The fungus overwinters in cankers on stems and crowns of infected plants. Conidia account for nearly all infections and disease spread. Conidia are released from pycnidia in wet weather and disperse by splashing rain. Conidia infect stems primarily at leaf scars from March through June. Natural openings in bark also may serve as infection sites. Long cool, wet periods are required for infection. Conidia also are produced and released from August through October but probably account for few infections.
Symptoms Infections appear on current-year stems at bud sites or wounded areas as small reddish-brown lesions in early spring. As these cankers enlarge, the centers usually become gray and margins turn reddish-brown or dark-brown, giving the canker a bull's-eye appearance. Small, dark pimple-like pycnidia can frequently be found in the canker. Cankers become progressively larger each year and eventually may girdle stems, causing them to wilt and die. Leaves on infected branches may turn color earlier in the fall.
Cultural control Sanitation is a critical component of successful management.
- Purchase healthy certified planting material and/or do not use plants with injured branches.
- Prune out and destroy cankered branches. Growers with infected prunings can obtain permits from local fire districts to burn prunings.
- Avoid overhead irrigation.
- Grow tolerant cultivars. Field observations have found the cultivars Rubel and Rancocas resistant, while Berkeley, Bluecrop, Earliblue, Jersey, and Pemberton are highly susceptible. In British Columbia the cultivars Duke and Liberty have been impacted heavily while being subtler on Bluecrop.

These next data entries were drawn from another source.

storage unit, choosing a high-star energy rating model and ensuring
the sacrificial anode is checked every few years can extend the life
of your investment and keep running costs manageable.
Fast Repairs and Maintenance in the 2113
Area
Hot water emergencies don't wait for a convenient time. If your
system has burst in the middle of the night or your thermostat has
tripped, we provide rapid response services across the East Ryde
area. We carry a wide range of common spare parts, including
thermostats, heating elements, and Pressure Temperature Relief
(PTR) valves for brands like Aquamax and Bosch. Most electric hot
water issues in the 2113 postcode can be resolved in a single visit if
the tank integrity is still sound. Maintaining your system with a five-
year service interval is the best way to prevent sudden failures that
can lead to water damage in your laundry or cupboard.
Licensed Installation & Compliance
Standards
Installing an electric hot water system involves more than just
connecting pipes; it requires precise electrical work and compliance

Chemical control No fungicide is currently registered for control. Research in British Columbia indicates that broad-spectrum fungicides with multi-site modes of action used for control of other disease are effective. Management of other diseases in the spring may indirectly be controlling this disease.
Reference Weingartner, D.P. and Klos, E.J. 1975. Etiology and symptomatology of canker and dieback diseases on highbush blueberries caused by Godronia (Fusicoccum) cassandrae and Diaporthe (Phomopsis) vaccinii. Phytopathology 65:105-110.